90 % of users don't need a computer, but they need food & drink, clothing, shelter, transportation, heating & lighting, health care, protection from evil (put them in prison), forgiveness for their sins & salvation for their souls, entertainment, education, but love they need most.
You could use Windows '95 for heating; what else? Mostly it crashes regularlty, thereby losing your unsaved files. It has no security whatsoever. it promotes the spreading of virii and other malware. If you need software for it, go looking for the old MS-DOS shareware archives. Furthermore it costs a lot in licensing fees, but your money goes to the Bill & Linda Gates Foundation, which people believe does good things. Then it's mouse causes RSI. On a good day, Windows PCs just waste hours of productivity. Windows '95 does what only Wall Street investors seem to need.
23 Years old? Is that too late to sue for the damage of WIndows '95 to the people and the economy?
Re: Windows '95 = cybercrime
yes but here's what '95 does NOT have:
a) spyware and adware built-in
b) 2D FLATSO FLUGLY UI
c) a 'start thing' with "the Metro" style PANELS in it
d) touch-friendly aka user-hostile spaces between everything
e) bright blue on bright white, destroys your eyesight
f) FORCED UPDATES that take for-freaking-EVAR and dominate your bandwidth, lock you out of using the machine on its own schedule, yotta yotta [and might not work after updating]
and so on
I'll take '95 thanks.
(icon because facepalm)
It was a P1 200MHz MMX (an upgrade over the 166)
I have a dual P1 MMX system down in the basement. Don't remember if they're 200 MHz or 166. Haven't powered it up in a dozen or more years; it probably wouldn't come up, now, and I doubt I have a compatible monitor or keyboard.
Destined for the next run to the electronics recycling place, I'm afraid. (I kept thinking I'd reuse the cabinet, but at this point that's clearly wishful thinking. Ditto the fine 1989-vintage AS/400 B-series cabinet I have.)
Re: Encrypted Skype?
yeah... NSA couldn't handle not listening in. Put out a bid to crack.
Microsoft accepted, absorbed the software and infected it with back doors.
Had a good laugh a few years back. Upper management forced the issue to have Skype inside the network.
...Then a ransomware attack came in. Guess what our IDS told us???
and the 15 pages of exceptions I have to put into my firewall to avoid my Websense Proxy from sniffing the trafffic and crashing the experience.
There is nothing like "Drop everything and come fix this software for us so we can have a meeting" only to find out you have to exempt every ip address Microsoft owns. This is also a benefit if you are using "Office 365" because it uses the same ignored ips....

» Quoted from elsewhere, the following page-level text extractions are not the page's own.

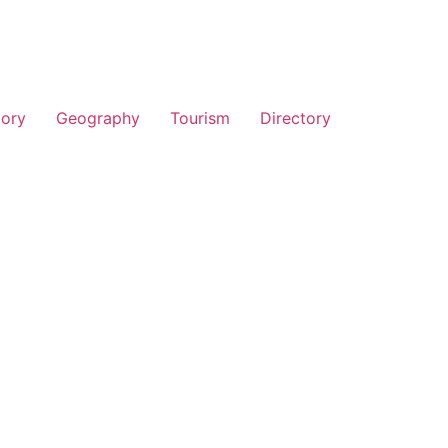
tory
Geography
Tourism
Directory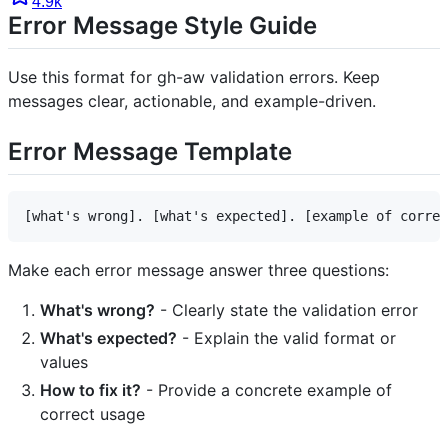
4.9k
Error Message Style Guide
Use this format for gh-aw validation errors. Keep
messages clear, actionable, and example-driven.
Error Message Template
Make each error message answer three questions:
What's wrong?
- Clearly state the validation error
What's expected?
- Explain the valid format or
values
How to fix it?
- Provide a concrete example of
correct usage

What a concept... Lets get email, office documents, etc. coming into the Corporate network without the sticky entanglement of virus/malware protection.
BSOD - Bill got some
I was at a Windows World conference in Chicago (96 maybe) and was there when B.G. was proudly demonstrating this new technology called USB; it blue-screened. I suspect some engineers were fired. It was a moment in time, though I was only amused, not gleeful. He probably should have rebooted first.

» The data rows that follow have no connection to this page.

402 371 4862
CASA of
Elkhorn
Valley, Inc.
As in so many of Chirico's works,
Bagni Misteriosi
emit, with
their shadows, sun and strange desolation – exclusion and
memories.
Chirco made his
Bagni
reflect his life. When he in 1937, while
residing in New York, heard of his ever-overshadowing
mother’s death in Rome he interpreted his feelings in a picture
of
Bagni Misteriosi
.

A friend of mine had a game rental store (cartridges for Genesis and SNES back then) running a Windows 3.11 app in a then several-orders-of-magnitude faster Pentium 4 hardware than the 3.11 had ever required.

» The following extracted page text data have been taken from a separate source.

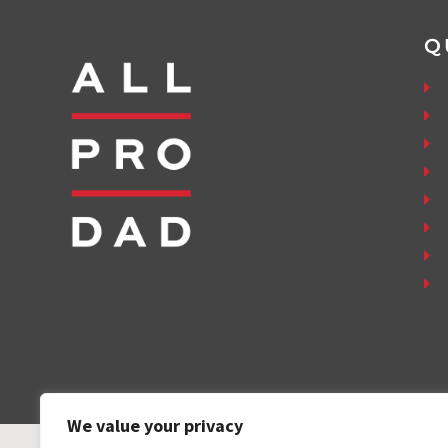
Q
We value your privacy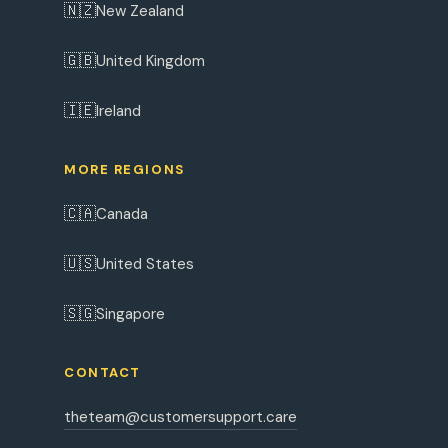
🇳🇿
New Zealand
🇬🇧
United Kingdom
🇮🇪
Ireland
MORE REGIONS
🇨🇦
Canada
🇺🇸
United States
🇸🇬
Singapore
CONTACT
theteam@customersupport.care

It ran on bare metal, no emulation or virtual machine here. And it was FAST.
It was so fast, in fact, that it could freeze in your face, and he could hit the reset button and finish your order before you could complain it had frozen.
It was not FAIL-SAFE. It was FAIL-EXPECTED. It WOULD crash, but it could recover in 15 seconds, I kid you not.
Some lesson can be taken from here... it can fail, as long it doesn't take long to recover. Either this, or you design it not to fail for long periods of time...
The guy running a Windows 95 (which we loved) over a MacOS (that is nearly failproof) is a god damn GENIUS.